Management's Discussion and Analysis of Financial Condition and Results of Operations.

Overview and Executive Summary
 
Our operations can be broadly classified into two principal segments:  Forward Air, Inc. (“Forward Air”) and Forward Air Solutions, Inc. (“FASI”).  
 
Through our Forward Air segment, we are a leading provider of time-definite surface transportation and related logistics services to the North American expedited ground freight market. We offer our customers local pick-up and delivery (Forward Air Complete™) and scheduled surface transportation of cargo as a cost-effective, reliable alternative to air transportation. We transport cargo that must be delivered at a specific time, but is less time-sensitive than traditional air freight. This type of cargo is frequently referred to in the transportation industry as deferred air freight. We operate our Forward Air segment through a network of terminals located on or near airports in 85 cities in the United States and Canada, including a central sorting facility in Columbus, Ohio and 12 regional hubs serving key markets.  We also offer our customers an array of logistics and other services including: expedited truckload brokerage (“TLX”); dedicated fleets; warehousing; customs brokerage; and shipment consolidation, deconsolidation and handling.

FASI provides pool distribution services throughout the Mid-Atlantic, Southeast, Midwest and Southwest continental United States.  Pool distribution involves managing high-frequency handling and distribution of time-sensitive product to numerous destinations in specific geographic regions.  Our primary customers for this service are regional and nationwide distributors and retailers, such as mall, strip mall and outlet based retail chains. We service these customers through a network of terminals and service centers located in 20 cities.
 
Our operations, particularly our network of hubs and terminals, represent substantial fixed costs. Consequently, our ability to increase our earnings depends in significant part on our ability to increase the amount of freight and the revenue per pound for the freight shipped through our networks and to grow other lines of businesses, such as TLX, which will allow us to maintain revenue growth in challenging shipping environments.

────────

### Exercises
- A) According to the overview of Forward Air's operations, in which city is the Forward Air segment's central sorting facility located?
- B) Carry the overview of Forward Air's operations forward, beginning right after its final sentence.

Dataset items
────────

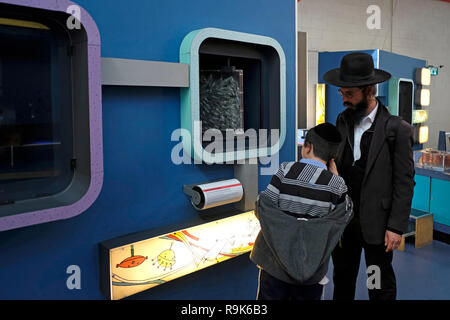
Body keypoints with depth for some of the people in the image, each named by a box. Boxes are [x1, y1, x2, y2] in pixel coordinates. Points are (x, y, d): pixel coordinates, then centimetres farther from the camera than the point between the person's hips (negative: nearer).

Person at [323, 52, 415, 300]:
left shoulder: (396, 129, -11)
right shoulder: (343, 121, 4)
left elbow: (404, 182, -10)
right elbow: (336, 166, 7)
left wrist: (396, 227, -13)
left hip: (376, 223, -5)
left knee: (381, 288, 13)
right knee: (342, 280, 21)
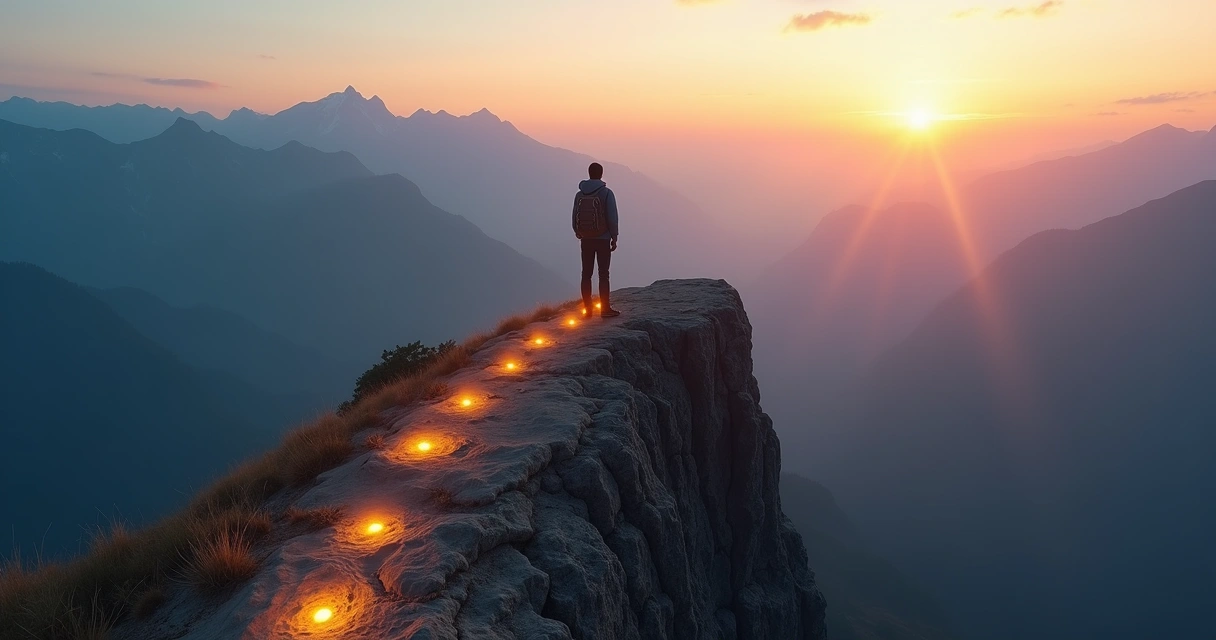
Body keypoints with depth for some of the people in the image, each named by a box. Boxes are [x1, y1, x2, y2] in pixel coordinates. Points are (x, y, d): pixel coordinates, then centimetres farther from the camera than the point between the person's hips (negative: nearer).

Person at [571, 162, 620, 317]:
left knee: (586, 274, 9)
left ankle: (588, 309, 12)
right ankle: (605, 309, 1)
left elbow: (574, 218, 5)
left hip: (586, 240, 4)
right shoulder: (606, 193, -9)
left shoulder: (579, 194, 2)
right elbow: (612, 217, -12)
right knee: (603, 274, 0)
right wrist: (614, 238, -3)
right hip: (603, 240, -3)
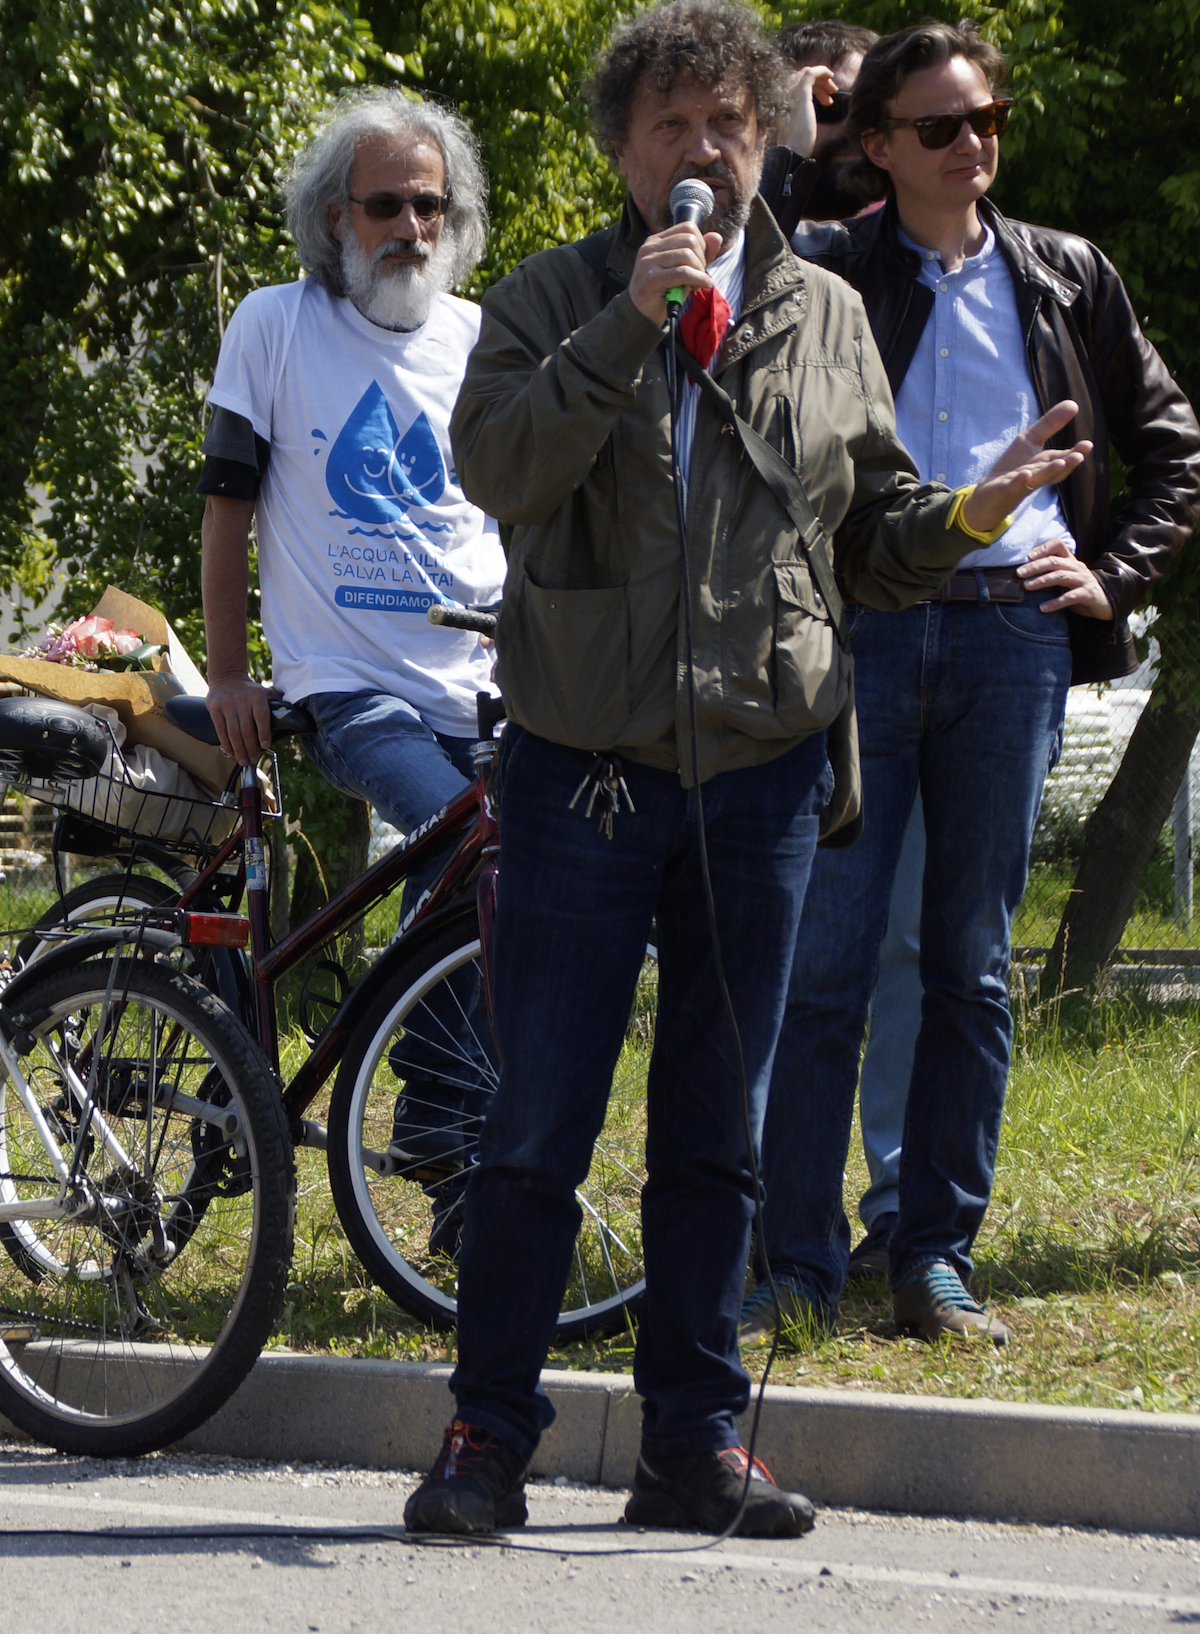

────────

### Answers to the exercises
- A) Columbus, Ohio.

- B)
Trends and Developments

Results from Operations
 
During the three months ended March 31, 2012, we experienced a 14.1% increase in our consolidated revenues compared to the three months ended March 31, 2011.  The increase in revenue is attributable to a 12.5% and 26.3% revenue increase in our Forward Air and FASI segments, respectively, during the three months ended March 31, 2012 as compared to the three months ended March 31, 2011.  Forward Air revenue increases were driven by increased shipping volumes, net fuel surcharge and a general rate increase initiated in June 2011.  These revenue increases also drove the improvement in our income from operations.

FASI revenue increased 26.3% for the three months ended March 31, 2012, compared to the same period in 2011.  The FASI revenue increase was primarily the result of new business wins.  The notable increase in revenue drove the $0.4 million, or 40.0%, improvement in FASI’s loss from operations during the three months ended March 31, 2012, compared to the three months ended March 31, 2011.  However, the improvement in FASI operations due to the higher revenue volumes were partially offset by certain costs incurred for the implementation of strategic initiatives and increased cargo and vehicle claim costs.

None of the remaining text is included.